Paper colorimetric tests can directly detect and visually report an analyte down to concentrations of 10-6m (Li et al. 2010b). The detection limit is influenced by the wavelength (color) and intensity of the specific dye chemistry, as well as by the lighting conditions, type of paper, and moisture level/relative humidity. However, a concentration of 10-6m might be insufficient for certain applications, such as early cancer detection, which might be required to detect analytes at a much lower range, possibly concentrations of 10-9m to 10-12m. For such applications, an amplification mechanism is required. Two amplification mechanisms have been tested for paper diagnostics. These include: 1) amplification by an enzyme producing a color product upon detection, such as ELISA, and 2) solid-light interaction principles. Mechanisms based on fluorescent dye are possible, but necessitate special instrumentation; quenching and interaction with paper can bring complications. The ELISA paper test, while possible and tested, requires multiple adsorption/washing steps that are cumbersome, time consuming, and delicate operations for standalone paper tests. ELISA for a paper test would only be realistic when a paper insert/test is used in conjunction with a robotized analytical plate reader apparatus.
An optical detection mechanism offers an alternative, with techniques such as surface plasmon resonance (SPR), surface enhanced Raman scattering (SERS), and similar techniques based on solid-light principles. These techniques usually rely on some light-surface interaction. SPR is widely used in biosensors to quantify the adsorption of molecules at the solid-liquid interface. SPR is the collective oscillation of valence electrons that occurs when light irradiates a surface, typically a metal such as gold or silver. SPR is very sensitive to the refractive index at the metal interphase (zone extending around 50 nm from the surface), thus providing a mechanism to measure adsorption of the small molecules widely used in lab-on chip sensors.

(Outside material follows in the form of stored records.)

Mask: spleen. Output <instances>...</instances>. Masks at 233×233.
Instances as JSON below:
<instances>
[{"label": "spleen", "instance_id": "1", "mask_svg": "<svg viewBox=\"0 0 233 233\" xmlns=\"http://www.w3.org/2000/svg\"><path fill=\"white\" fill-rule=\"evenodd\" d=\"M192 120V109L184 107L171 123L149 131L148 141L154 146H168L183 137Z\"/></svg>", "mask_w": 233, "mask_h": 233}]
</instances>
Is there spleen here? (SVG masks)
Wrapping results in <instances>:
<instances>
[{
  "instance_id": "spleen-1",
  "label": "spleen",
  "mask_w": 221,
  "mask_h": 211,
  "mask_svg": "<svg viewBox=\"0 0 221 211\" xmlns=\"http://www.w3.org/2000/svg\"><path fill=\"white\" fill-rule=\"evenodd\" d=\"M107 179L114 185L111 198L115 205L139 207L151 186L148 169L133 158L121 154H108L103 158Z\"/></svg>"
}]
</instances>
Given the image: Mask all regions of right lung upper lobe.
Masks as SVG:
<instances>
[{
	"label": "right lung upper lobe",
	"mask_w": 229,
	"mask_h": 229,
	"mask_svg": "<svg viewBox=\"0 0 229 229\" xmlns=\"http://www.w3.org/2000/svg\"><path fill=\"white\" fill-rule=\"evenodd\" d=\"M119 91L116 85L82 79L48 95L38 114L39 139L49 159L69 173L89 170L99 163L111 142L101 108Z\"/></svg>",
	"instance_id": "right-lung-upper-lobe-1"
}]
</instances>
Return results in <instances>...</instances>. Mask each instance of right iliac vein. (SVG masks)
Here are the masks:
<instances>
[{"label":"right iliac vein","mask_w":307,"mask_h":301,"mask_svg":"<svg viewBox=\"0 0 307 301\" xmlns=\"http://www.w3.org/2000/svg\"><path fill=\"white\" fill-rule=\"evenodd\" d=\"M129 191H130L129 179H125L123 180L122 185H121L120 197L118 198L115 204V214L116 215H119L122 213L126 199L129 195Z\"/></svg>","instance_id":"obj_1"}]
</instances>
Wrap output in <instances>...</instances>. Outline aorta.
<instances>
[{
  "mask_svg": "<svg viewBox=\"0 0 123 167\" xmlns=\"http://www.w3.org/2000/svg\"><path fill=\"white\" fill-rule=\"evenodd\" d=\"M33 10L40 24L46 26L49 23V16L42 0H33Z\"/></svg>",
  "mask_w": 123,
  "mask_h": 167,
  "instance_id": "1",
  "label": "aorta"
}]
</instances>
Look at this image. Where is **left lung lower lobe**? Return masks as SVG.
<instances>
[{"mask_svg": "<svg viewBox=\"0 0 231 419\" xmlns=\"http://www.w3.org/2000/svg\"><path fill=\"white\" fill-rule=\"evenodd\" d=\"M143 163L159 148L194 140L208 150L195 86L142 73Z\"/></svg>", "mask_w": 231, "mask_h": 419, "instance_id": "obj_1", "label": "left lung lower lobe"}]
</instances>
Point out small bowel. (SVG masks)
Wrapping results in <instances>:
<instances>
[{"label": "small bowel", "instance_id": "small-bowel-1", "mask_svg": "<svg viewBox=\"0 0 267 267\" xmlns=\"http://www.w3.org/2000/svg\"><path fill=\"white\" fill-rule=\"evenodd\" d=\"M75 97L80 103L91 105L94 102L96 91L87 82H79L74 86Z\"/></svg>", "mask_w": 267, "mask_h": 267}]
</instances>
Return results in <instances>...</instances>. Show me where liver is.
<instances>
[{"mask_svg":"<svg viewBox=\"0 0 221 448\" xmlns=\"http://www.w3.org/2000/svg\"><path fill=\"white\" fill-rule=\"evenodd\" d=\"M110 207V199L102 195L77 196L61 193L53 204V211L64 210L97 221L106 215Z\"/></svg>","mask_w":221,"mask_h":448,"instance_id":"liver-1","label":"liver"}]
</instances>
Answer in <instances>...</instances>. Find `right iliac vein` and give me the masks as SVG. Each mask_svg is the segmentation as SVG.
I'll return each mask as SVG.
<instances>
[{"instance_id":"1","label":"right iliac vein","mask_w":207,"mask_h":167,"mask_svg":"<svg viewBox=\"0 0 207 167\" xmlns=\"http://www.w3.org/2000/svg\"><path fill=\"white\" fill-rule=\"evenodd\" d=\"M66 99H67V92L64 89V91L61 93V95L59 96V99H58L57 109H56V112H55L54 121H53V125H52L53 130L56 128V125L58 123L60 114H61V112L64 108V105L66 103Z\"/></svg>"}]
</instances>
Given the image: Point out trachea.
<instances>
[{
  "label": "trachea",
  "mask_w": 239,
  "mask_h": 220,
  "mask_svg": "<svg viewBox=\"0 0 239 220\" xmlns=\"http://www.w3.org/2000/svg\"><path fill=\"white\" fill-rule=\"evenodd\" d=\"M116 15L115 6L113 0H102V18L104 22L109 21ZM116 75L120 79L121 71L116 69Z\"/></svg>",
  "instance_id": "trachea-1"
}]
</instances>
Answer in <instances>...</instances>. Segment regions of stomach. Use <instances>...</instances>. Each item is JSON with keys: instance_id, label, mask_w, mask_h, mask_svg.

SPR of metal nanoparticles, especially gold (AuNP), yields visible color change upon molecule adsorption. Small and well-dispersed AuNPs (diameter of 10 nm–50 nm) show an intense red color with extinction coefficients which are much higher than those of common dyes, due to their localized SPR (Ngo et al. 2012). The surface of AuNPs can be tailored by ligand-functionalization to selectively bind biomarkers. The most general approaches are chemical functionalization and thiol-linking of DNA of AuNPs to detect specific binding of proteins or antibodies. Upon the addition of analytes, functionalized and well-dispersed AuNPs are induced into aggregates, which show a significant color shift from red to blue (Figure 11). This is due to interparticle plasmon coupling, which occurs as the surface plasmon of the individual AuNPs combine when their interparticle distance is smaller than their diameter. To achieve an efficient SPR performance on paper, a higher coverage of AgNPs is needed on the paper surface to enhance sensitivity of the nanoparticles-functionalized paper. The paper structure must maintain the adsorption state of nanoparticles (e.g., dispersed or aggregated) upon drying. To carry out ideal colorimetric detection, the activity of nanoparticles must be preserved during storage and remain functional upon rehydration for use. Furthermore, careful control of the size of nanoparticles and the porosity of paper is required, so that the nanoparticles will not be entrapped inside the pores within the paper structure, which would restrict the aggregation or dispersion of the nanoparticles and accessibility of target analyte.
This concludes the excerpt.